> **Assignment**: In the listing below, how many lines hold "method"? Give the number only.

> **Data**:
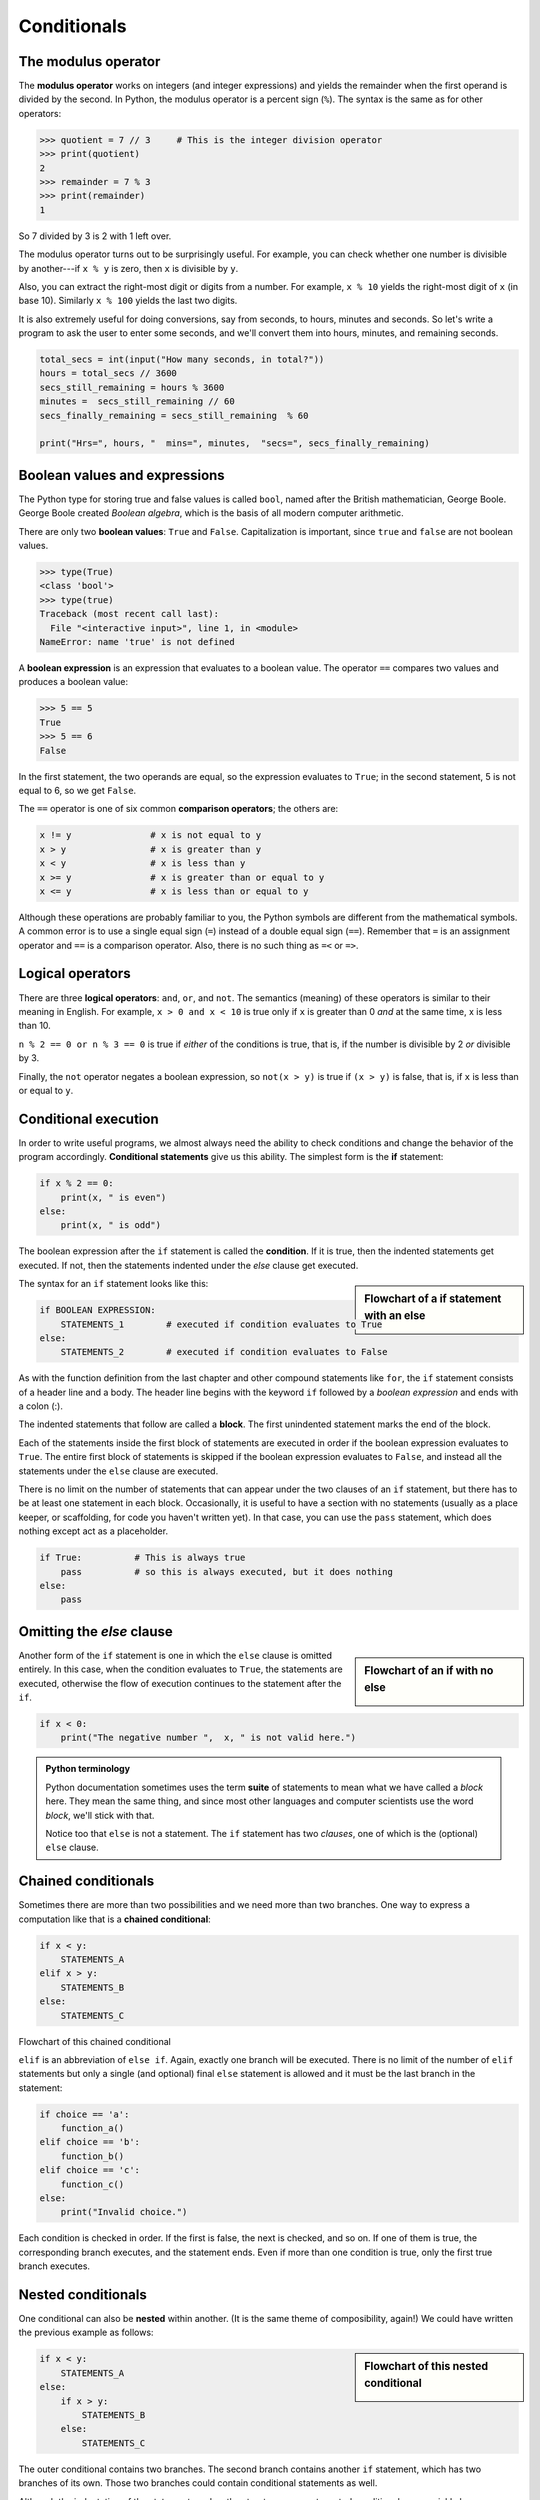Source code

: ..  Copyright (C)  Jeffrey Elkner, Peter Wentworth, Allen B. Downey, Chris
    Meyers, and Dario Mitchell.  Permission is granted to copy, distribute
    and/or modify this document under the terms of the GNU Free Documentation
    License, Version 1.3 or any later version published by the Free Software
    Foundation; with Invariant Sections being Forward, Prefaces, and
    Contributor List, no Front-Cover Texts, and no Back-Cover Texts.  A copy of
    the license is included in the section entitled "GNU Free Documentation
    License".

Conditionals
============

.. index::
    single: modulus operator
    single: operator; modulus

The modulus operator
--------------------

The **modulus operator** works on integers (and integer expressions) and yields
the remainder when the first operand is divided by the second. In Python, the
modulus operator is a percent sign (``%``). The syntax is the same as for other
operators:

.. sourcecode:: python
    
    >>> quotient = 7 // 3     # This is the integer division operator
    >>> print(quotient)
    2
    >>> remainder = 7 % 3
    >>> print(remainder)
    1

So 7 divided by 3 is 2 with 1 left over.

The modulus operator turns out to be surprisingly useful. For example, you can
check whether one number is divisible by another---if ``x % y`` is zero, then
``x`` is divisible by ``y``.

Also, you can extract the right-most digit or digits from a number.  For
example, ``x % 10`` yields the right-most digit of ``x`` (in base 10).
Similarly ``x % 100`` yields the last two digits.

It is also extremely useful for doing conversions, say from seconds,
to hours, minutes and seconds. So let's write a program to ask the user to enter
some seconds, and we'll convert them into hours, minutes, and remaining seconds.

.. sourcecode:: python

    total_secs = int(input("How many seconds, in total?"))
    hours = total_secs // 3600      
    secs_still_remaining = hours % 3600
    minutes =  secs_still_remaining // 60 
    secs_finally_remaining = secs_still_remaining  % 60
    
    print("Hrs=", hours, "  mins=", minutes,  "secs=", secs_finally_remaining)


.. index::
    single: boolean value
    single: value; boolean
    single: boolean expression
    single: expression; boolean
    single: logical operator
    single: operator; logical 
    single: operator; comparison
    single: comparison operator

Boolean values and expressions
------------------------------

The Python type for storing true and false values is called ``bool``, named
after the British mathematician, George Boole. George Boole created *Boolean
algebra*, which is the basis of all modern computer arithmetic.

There are only two **boolean values**: ``True`` and ``False``.  Capitalization
is important, since ``true`` and ``false`` are not boolean values.

.. sourcecode:: python
    
    >>> type(True)
    <class 'bool'> 
    >>> type(true)
    Traceback (most recent call last):
      File "<interactive input>", line 1, in <module>
    NameError: name 'true' is not defined

A **boolean expression** is an expression that evaluates to a boolean value.
The operator ``==`` compares two values and produces a boolean value:

.. sourcecode:: python
    
    >>> 5 == 5
    True
    >>> 5 == 6
    False

In the first statement, the two operands are equal, so the expression evaluates
to ``True``; in the second statement, 5 is not equal to 6, so we get ``False``.

The ``==`` operator is one of six common **comparison operators**; the others are:

.. sourcecode:: python
    
    x != y               # x is not equal to y
    x > y                # x is greater than y
    x < y                # x is less than y
    x >= y               # x is greater than or equal to y
    x <= y               # x is less than or equal to y

Although these operations are probably familiar to you, the Python symbols are
different from the mathematical symbols. A common error is to use a single
equal sign (``=``) instead of a double equal sign (``==``). Remember that ``=``
is an assignment operator and ``==`` is a comparison operator. Also, there is
no such thing as ``=<`` or ``=>``.

.. index::
    single: logical operator
    single: operator; logical 
    
Logical operators
-----------------

There are three **logical operators**: ``and``, ``or``, and ``not``. The
semantics (meaning) of these operators is similar to their meaning in English.
For example, ``x > 0 and x < 10`` is true only if ``x`` is greater than 0 *and*
at the same time, x is less than 10.

``n % 2 == 0 or n % 3 == 0`` is true if *either* of the conditions is true,
that is, if the number is divisible by 2 *or* divisible by 3.

Finally, the ``not`` operator negates a boolean expression, so ``not(x > y)``
is true if ``(x > y)`` is false, that is, if ``x`` is less than or equal to
``y``.


.. index:: conditional branching, conditional execution, if, elif, else,
           if statement, compound statement, statement block, block, body,
           pass statement

.. index::
    single: statement; if
    single: compound statement; header
    single: compound statement; body
    single: conditional statement
    single: statement; pass

Conditional execution
---------------------

In order to write useful programs, we almost always need the ability to check
conditions and change the behavior of the program accordingly. **Conditional
statements** give us this ability. The simplest form is the **if**
statement:

.. sourcecode:: python
    
    if x % 2 == 0:
        print(x, " is even")
    else:
        print(x, " is odd")    

The boolean expression after the ``if`` statement is called the **condition**.
If it is true, then the indented statements get executed. If not, then the statements
indented under the `else` clause get executed. 

.. sidebar::  Flowchart of a **if** statement with an **else** 

   .. image:: illustrations/ch05/flowchart_if_else.png  

The syntax for an ``if`` statement looks like this:

.. sourcecode:: python
    
    if BOOLEAN EXPRESSION:
        STATEMENTS_1        # executed if condition evaluates to True
    else:
        STATEMENTS_2        # executed if condition evaluates to False

As with the function definition from the last chapter and other compound
statements like ``for``, the ``if`` statement consists of a header line and a body. The header
line begins with the keyword ``if`` followed by a *boolean expression* and ends with
a colon (:).

The indented statements that follow are called a **block**. The first
unindented statement marks the end of the block. 

Each of the statements inside the first block of statements are executed in order if the boolean
expression evaluates to ``True``. The entire first block of statements 
is skipped if the boolean expression evaluates to ``False``, and instead
all the statements under the ``else`` clause are executed. 

There is no limit on the number of statements that can appear under the two clauses of an
``if`` statement, but there has to be at least one statement in each block.  Occasionally, it is useful
to have a section with no statements (usually as a place keeper, or scaffolding, 
for code you haven't written yet). In that case, you can use the ``pass`` statement, which
does nothing except act as a placeholder.

.. sourcecode:: python
    
    if True:          # This is always true
        pass          # so this is always executed, but it does nothing
    else:
        pass 


.. index:: alternative execution, branch, wrapping code in a function

Omitting the `else` clause
--------------------------

.. sidebar::  Flowchart of an **if** with no **else** 

   .. image:: illustrations/ch05/flowchart_if_only.png

Another form of the ``if`` statement is one in which the ``else`` clause is omitted entirely.  
In this case, when the condition evaluates to ``True``, the statements are
executed, otherwise the flow of execution continues to the statement after the ``if``.

      
.. sourcecode:: python
    
    if x < 0:
        print("The negative number ",  x, " is not valid here.")
        

.. admonition:: Python terminology
    
    Python documentation sometimes uses the term **suite** of statements to mean what we
    have called a *block* here. They mean the same thing, and since most other languages and
    computer scientists use the word *block*, we'll stick with that.
    
    Notice too that ``else`` is not a statement.  The ``if`` statement has 
    two *clauses*, one of which is the (optional) ``else`` clause.
      
        
.. index::
    single: chained conditional 
    single: conditional; chained

Chained conditionals
--------------------

Sometimes there are more than two possibilities and we need more than two
branches. One way to express a computation like that is a **chained
conditional**:
   
.. sourcecode:: python
    
    if x < y:
        STATEMENTS_A
    elif x > y:
        STATEMENTS_B
    else:
        STATEMENTS_C

Flowchart of this chained conditional 

.. image:: illustrations/ch05/flowchart_chained_conditional.png        
        
``elif`` is an abbreviation of ``else if``. Again, exactly one branch will be
executed. There is no limit of the number of ``elif`` statements but only a
single (and optional) final ``else`` statement is allowed and it must be the last
branch in the statement:

.. sourcecode:: python
    
    if choice == 'a':
        function_a()
    elif choice == 'b':
        function_b()
    elif choice == 'c':
        function_c()
    else:
        print("Invalid choice.")

Each condition is checked in order. If the first is false, the next is checked,
and so on. If one of them is true, the corresponding branch executes, and the
statement ends. Even if more than one condition is true, only the first true
branch executes.


.. index::
    single: nested conditionals
    single: conditionals; nested

Nested conditionals
-------------------

One conditional can also be **nested** within another. (It is the same theme of
composibility, again!)  We could have written
the previous example as follows:

.. sidebar:: Flowchart of this nested conditional

   .. image:: illustrations/ch05/flowchart_nested_conditional.png

.. sourcecode:: python
    
    if x < y:
        STATEMENTS_A
    else:
        if x > y:
            STATEMENTS_B
        else:
            STATEMENTS_C

The outer conditional contains two branches. 
The second branch contains another ``if`` statement, which
has two branches of its own. Those two branches could contain
conditional statements as well.

Although the indentation of the statements makes the structure apparent, nested
conditionals very quickly become difficult to read.  In general, it is a good
idea to avoid them when you can.

Logical operators often provide a way to simplify nested conditional
statements. For example, we can rewrite the following code using a single
conditional:

.. sourcecode:: python
    
    if 0 < x:            # assume x is an int here
        if x < 10:
            print("x is a positive single digit.")

The ``print`` function is called only if we make it past both the
conditionals, so we can use the ``and`` operator:

.. sourcecode:: python
    
    if 0 < x and x < 10:
        print("x is a positive single digit.")


.. index::
    single: return statement
    single: statement; return

The ``return`` statement
------------------------

The ``return`` statement, with or without a value, depending on whether the 
function is fruitful or not, allows you to terminate the execution of a function
before you reach the end. One reason to use it is if you detect an error
condition:

.. sourcecode:: python
    
    def print_square_root(x):
        if x <= 0:
            print("Positive numbers only, please.")
            return
    
        result = x**0.5
        print("The square root of", x, "is", result)

The function ``print_square_root`` has a parameter named ``x``. The first thing
it does is check whether ``x`` is less than or equal to 0, in which case it
displays an error message and then uses ``return`` to exit the function. The
flow of execution immediately returns to the caller, and the remaining lines of
the function are not executed.


.. index::
    single: type conversion
    single: type; conversion

Type conversion
---------------

We've had a first look at this in an earlier chapter.  Seeing it again won't hurt! 

Many Python types comes with a built-in function that attempts to convert values
of another type into its own type. The ``int(ARGUMENT)`` function, for example,
takes any value and converts it to an integer, if possible, or complains
otherwise:

.. sourcecode:: python
    
    >>> int("32")
    32
    >>> int("Hello")
    ValueError: invalid literal for int() with base 10: 'Hello'

``int`` can also convert floating-point values to integers, but remember
that it truncates the fractional part:

.. sourcecode:: python
    
    >>> int(-2.3)
    -2
    >>> int(3.99999)
    3
    >>> int("42")
    42
    >>> int(1.0)
    1

The ``float(ARGUMENT)`` function converts integers and strings to floating-point
numbers:

.. sourcecode:: python
    
    >>> float(32)
    32.0
    >>> float("3.14159")
    3.14159
    >>> float(1)
    1.0

It may seem odd that Python distinguishes the integer value ``1`` from the
floating-point value ``1.0``. They may represent the same number, but they
belong to different types. The reason is that they are represented differently
inside the computer.

The ``str(ARGUMENT)`` function converts any argument given to it to type
``string``:

.. sourcecode:: python
    
    >>> str(32)
    '32'
    >>> str(3.14149)
    '3.14149'
    >>> str(True)
    'True'
    >>> str(true)
    Traceback (most recent call last):
      File "<interactive input>", line 1, in <module>
    NameError: name 'true' is not defined

``str(ARGUMENT)`` will work with any value and convert it into a string.  As
mentioned earlier, ``True`` is boolean value; ``true`` is not.

.. index:: bar chart

A Turtle Bar Chart
------------------

The turtle has a lot more power than we've seen so far.  If you want to see the full documentation,
look at http://docs.python.org/library/turtle.html, or within PyScripter, use *Help* and search for the
turtle module.

Here are a couple of new tricks for our turtles: 

* We can get a turtle to display text on the canvas at the turtle's current position.  The method is
  ``alex.write("Hello")``.
* One can fill a shape (circle, semicircle, triangle, etc.) with a fill colour.  It is a two-step process.
  First you call the method ``alex.begin_fill()``, then you draw the shape, then call ``alex.end_fill()``. 
* We've previously set the color of our turtle - we can now also set it's fill-colour, which need not
  be the same as the turtle and the pen colour.  We use ``alex.color("blue","red")`` to set the turtle
  to draw in blue, and fill in red. 
  
  
Ok, so can we get tess to draw a bar chart?  Let us start with some data to be charted,

``xs = [48, 117, 200, 240, 160, 260, 220]``

Corresponding to each data measurement, we'll draw a simple rectangle of that height, with a fixed width.

.. sourcecode:: python

    def draw_bar(t, height):
        """ Get turtle t to draw one bar, of height. """
        t.left(90)           
        t.forward(height)        # Draw up the left side
        t.right(90)
        t.forward(40)            # width of bar, along the top
        t.right(90)
        t.forward(height)        # And down again!
        t.left(90)               # put the turtle facing the way we found it.
        
    ...    
    for v in xs:                 # assume xs and tess are ready 
        draw_bar(tess, v)    

.. image:: illustrations/ch05/tess_bar_1.png

Ok, not fantasically impressive, but it is a nice start!  The important thing here
was the mental chunking, or how we broke the problem into smaller pieces. Our chunk
is to draw one bar, and we wrote a function to do that. Then, for the whole
chart, we repeatedly called our function.

Next, at the top of each bar, we'll print the value of the data.
We'll do this in the body of ``draw_bar``, by adding   ``t.write('  ' + str(height))`` 
as the new third line of the body.
We've put a little space in front of the number, and turned the 
number into a string.  Without this extra space we tend
to cramp our text awkwardly against the bar to the left.   
The result looks a lot better now:

.. image:: illustrations/ch05/tess_bar_2.png

And now we'll add two lines to fill each bar.  Our final program now looks like this:

.. sourcecode:: python

    import turtle

    def draw_bar(t, height):
        """ Get turtle t to draw one bar, of height. """
        t.begin_fill()               # added this line
        t.left(90)
        t.forward(height)
        t.write('  '+ str(height))
        t.right(90)
        t.forward(40)
        t.right(90)
        t.forward(height)
        t.left(90)
        t.end_fill()                 # added this line

    wn = turtle.Screen()             # Set up the window and its attributes
    wn.bgcolor("lightgreen")

    tess = turtle.Turtle()           # create tess and set some attributes
    tess.color("blue", "red")
    tess.pensize(3)

    xs = [48,117,200,240,160,260,220]

    for a in xs:
         draw_bar(tess, a)

    wn.exitonclick()

It produces the following, which is more satisfying:

.. image:: illustrations/ch05/tess_bar_3.png


Glossary
--------

.. glossary::

    block
        A group of consecutive statements with the same indentation.

    body
        The block of statements in a compound statement that follows the
        header.

    boolean expression
        An expression that is either true or false.

    boolean value
        There are exactly two boolean values: ``True`` and ``False``. Boolean
        values result when a boolean expression is evaluated by the Python
        interepreter.  They have type ``bool``.

    branch
        One of the possible paths of the flow of execution determined by
        conditional execution.

    chained conditional
        A conditional branch with more than two possible flows of execution. In
        Python chained conditionals are written with ``if ... elif ... else``
        statements.

    comparison operator
        One of the operators that compares two values: ``==``, ``!=``, ``>``,
        ``<``, ``>=``, and ``<=``.

    condition
        The boolean expression in a conditional statement that determines which
        branch is executed.

    conditional statement
        A statement that controls the flow of execution depending on some
        condition. In Python the keywords ``if``, ``elif``, and ``else`` are
        used for conditional statements.

    logical operator
        One of the operators that combines boolean expressions: ``and``,
        ``or``, and ``not``.

    modulus operator
        An operator, denoted with a percent sign ( ``%``), that works on
        integers and yields the remainder when one number is divided by
        another.

    nesting
        One program structure within another, such as a conditional statement
        inside a branch of another conditional statement.

    prompt
        A visual cue that tells the user to input data.

    type conversion
        An explicit function call that takes a value of one type and computes a
        corresponding value of another type.

    wrapping code in a function
        The process of adding a function header and parameters to a sequence
        of program statements is often refered to as "wrapping the code in
        a function".  This process is very useful whenever the program
        statements in question are going to be used multiple times.  It is
        even more useful when it allows the programmer to express their mental
        chunking, and how they've broken a complex problem into pieces.


Exercises
---------

#. Evaluate the following numerical expressions in your head, then use
   the Python interpreter to check your results:

    #. ``>>> 5 % 2``
    #. ``>>> 9 % 5``
    #. ``>>> 15 % 12``
    #. ``>>> 12 % 15``
    #. ``>>> 6 % 6``
    #. ``>>> 0 % 7``
    #. ``>>> 7 % 0``

   What happened with the last example? Why? If you were able to correctly
   anticipate the computer's response in all but the last one, it is time to
   move on. If not, take time now to make up examples of your own. Explore the
   modulus operator until you are confident you understand how it works.
   
#. You look at the clock and it is exactly 2pm.  You set an alarm to go off
   in 51 hours.  At what time does the alarm go off?  
   
#. Write a Python program to solve the general version of the above problem.
   Ask the user for the time now (in hours), and ask for the number of hours to wait.  
   Your program should output what the time will be on the clock when the alarm goes off.
   
#. Assume the days of the week are numbered 0,1,2,3,4,5,6 from Sunday to Saturday.
   Write a function which is given the day number, and it returns the day name (a string).
 
#. You go on a wonderful holiday (perhaps to jail, if you don't like happy exercises)
   leaving on day number 3 (a Wednesday).  You return home after 137 sleeps. 
   Write a general version of the program which asks for the starting day number, and
   the length of your stay, and it will tell you the name of day of the week you will return on.   
   
#. Give the logical opposites of these conditions
    
    #.  ``a > b`` 
    #.  ``a >= b``
    #.  ``a >= 18  and  day == 3``
    #.  ``a >= 18  and  day != 3``
    
#.  What do these expressions evaluate to?

    #.  ``3 == 3``
    #.  ``3 != 3``
    #.  ``3 >= 4``
    #.  ``not (3 < 4)``
    
#.  Write a function which is given an exam mark, and it returns a string --- the grade for that mark --- according to this 
    scheme:   
    
    .. table::  
    
       =======   =====
       Mark      Grade
       =======   =====
       >= 75     First   
       [70-75)   Upper Second   
       [60-70)   Second   
       [50-60)   Third 
       [45-50)   F1 Supp   
       [40-45)   F2   
       < 40      F3   
       =======   =====    
    
    The square and round brackets denote closed and open intervals. 
    A closed interval includes the number, and open interval excludes it.   So 39.99999 gets grade F3, but 40 gets grade F2.
    
    Let ``xs = [83, 75, 74.9, 70, 69.9, 65, 60, 59.9, 55, 50, 49.9, 45, 44.9, 40, 39.9, 2, 0]`` 
    
    Test your function by printing the mark and the grade for all the elements in this list.
    
#.  Modify the turtle bar chart program so that it leaves small gaps between each bar.

#.  Modify the turtle bar chart program so that the bar for any value 
    of 200 or more is filled with red, values between [100 and 200) are filled yellow,
    and bars representing values less than 100 are filled green.    
  
#.  In the turtle bar chart program, what do you expect to happen if one or more 
    of the data values in the list is negative?   Try it out.  Change the
    program so that when it prints the text value for the negative bars, it puts
    the text below the bottom of the bar. 
  
#.  Write a function ``find_hypot`` which, given the length of two sides of a right-angled triangle, returns
    the length of the hypotenuse.  (Hint:  ``x ** 0.5`` will return the square root.)
    
#.  Write a function ``is_rightangled`` which, given the length of three sides of a triangle, 
    will determine whether the triangle is right-angled.  Assume that the third argument to the
    function is always the longest side.  It will return ``True`` if the triangle 
    is right-angled, or ``False`` otherwise.  
    
    Hint: floating point arithmetic is not always exactly accurate,
    so it is not safe to test floating point numbers for equality. 
    If a good programmer wants to know whether
    ``x`` is equal or close enough to ``y``, they would probably code it up as
    
    .. sourcecode:: python
    
      if  abs(x-y) < 0.000001:      # if x is approximately equal to y
          ...    
   
#.  Extend the above program so that the sides can be given to the function in any order.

> **Answer to this task**: 2